I received a package yesterday. Inside the box was a Remington 5 [streamlined] circa 1935. For those born before the computer revolution, Remington was a major typewriter manufacturer. Think “word processor”, its CPU the organ between your eyes with an attached printer.
http://site.xavier.edu/polt/typewriters/rem-portables.htm#remrand
It belonged to Jules Morrow, my mentor at the beginning of my career. He composed on it until friends bought him a computer. Even then, I did catch him tapping out missives on it. The Executor of Jules’ estate, acting on instruction from his will, sent it. Inside the paper carriage there was a typed note.
He knew me better than I myself. Jules paid one dollar every week until that Remington had been paid off. If the above website is correct, the price was $49.50. So, instead of the self gratification we enjoy today with our credit cards, Jules, an individual of the Depression, waited patiently paying his weekly dollar for almost a year before receiving what became his most prized possession. And yes, Jules, I am aware of the previous sentence’s length.
I placed his Remington 5 on a shelf in my office. Not prominently displayed as a “piece” of antiquity or some decorative emblem studiously perched for all to see, but as a reminder. I have placed it below eye level so that when I spin around in my office chair, it is there. While I may have no past, this machine does and viewing it reminds me of a history, both worldly and personal. Its presence in my office a balefire, a signal for what I do here, digging for stolen history.

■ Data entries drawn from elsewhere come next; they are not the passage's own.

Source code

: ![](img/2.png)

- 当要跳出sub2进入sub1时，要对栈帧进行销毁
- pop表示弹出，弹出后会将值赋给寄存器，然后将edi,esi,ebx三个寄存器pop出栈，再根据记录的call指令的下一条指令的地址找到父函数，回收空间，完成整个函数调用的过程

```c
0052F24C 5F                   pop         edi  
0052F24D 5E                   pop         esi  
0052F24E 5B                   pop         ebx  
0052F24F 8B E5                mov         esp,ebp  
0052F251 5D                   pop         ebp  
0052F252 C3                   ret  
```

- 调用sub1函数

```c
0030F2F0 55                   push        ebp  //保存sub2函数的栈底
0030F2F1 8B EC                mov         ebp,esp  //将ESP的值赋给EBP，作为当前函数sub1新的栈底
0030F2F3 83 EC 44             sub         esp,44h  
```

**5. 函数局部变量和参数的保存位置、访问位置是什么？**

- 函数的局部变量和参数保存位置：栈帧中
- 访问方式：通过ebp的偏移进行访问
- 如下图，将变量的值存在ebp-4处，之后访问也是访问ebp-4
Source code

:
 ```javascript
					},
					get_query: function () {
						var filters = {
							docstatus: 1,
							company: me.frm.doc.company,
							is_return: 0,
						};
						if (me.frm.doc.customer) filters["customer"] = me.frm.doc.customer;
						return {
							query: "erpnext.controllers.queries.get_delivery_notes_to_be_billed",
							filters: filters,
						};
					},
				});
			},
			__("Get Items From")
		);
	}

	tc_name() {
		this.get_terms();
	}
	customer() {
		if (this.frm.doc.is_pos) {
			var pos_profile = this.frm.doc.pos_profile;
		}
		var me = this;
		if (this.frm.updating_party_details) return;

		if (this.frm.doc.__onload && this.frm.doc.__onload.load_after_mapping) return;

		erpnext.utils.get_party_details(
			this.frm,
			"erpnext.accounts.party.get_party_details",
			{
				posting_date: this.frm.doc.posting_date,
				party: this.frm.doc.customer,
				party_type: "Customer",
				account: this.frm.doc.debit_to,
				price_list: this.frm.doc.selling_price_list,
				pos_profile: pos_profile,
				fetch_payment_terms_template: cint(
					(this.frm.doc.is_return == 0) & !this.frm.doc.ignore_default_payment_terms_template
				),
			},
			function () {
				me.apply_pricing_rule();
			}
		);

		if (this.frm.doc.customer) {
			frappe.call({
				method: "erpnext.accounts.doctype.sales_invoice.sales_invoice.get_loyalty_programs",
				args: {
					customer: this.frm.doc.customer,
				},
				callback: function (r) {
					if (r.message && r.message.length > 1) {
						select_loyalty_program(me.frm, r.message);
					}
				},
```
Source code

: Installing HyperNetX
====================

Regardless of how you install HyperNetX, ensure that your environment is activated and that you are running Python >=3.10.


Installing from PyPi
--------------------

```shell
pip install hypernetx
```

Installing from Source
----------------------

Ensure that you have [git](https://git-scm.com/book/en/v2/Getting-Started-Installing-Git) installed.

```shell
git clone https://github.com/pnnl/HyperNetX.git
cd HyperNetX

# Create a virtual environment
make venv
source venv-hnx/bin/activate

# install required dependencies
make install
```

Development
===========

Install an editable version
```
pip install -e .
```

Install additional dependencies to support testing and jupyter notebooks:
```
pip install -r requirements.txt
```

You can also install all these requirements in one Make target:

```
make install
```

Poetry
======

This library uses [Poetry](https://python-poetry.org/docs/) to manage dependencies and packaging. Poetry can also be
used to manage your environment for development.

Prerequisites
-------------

This gift set me thinking. I do gather up old things like some museum curator. My telephone is not antique but a replica of one from earlier in the last century. The house I live in, also old, built sometime in the 1920s. My neighborhood reminiscent of “Leave It To Beaver.” Why didn’t I purchase a Condo or some new brick home in a planned community?
Because I need a sense of what has transpired before I walked this earth. And this typewriter, a machine I have no skill with, is a reminder that while I may have begun life in 1989, the world did not. In that, my history resides. So I borrow this part of Jules’ past to bolster my present. Its’ shiny Art Deco frame brings to focus those who have helped me on my bittersweet travail.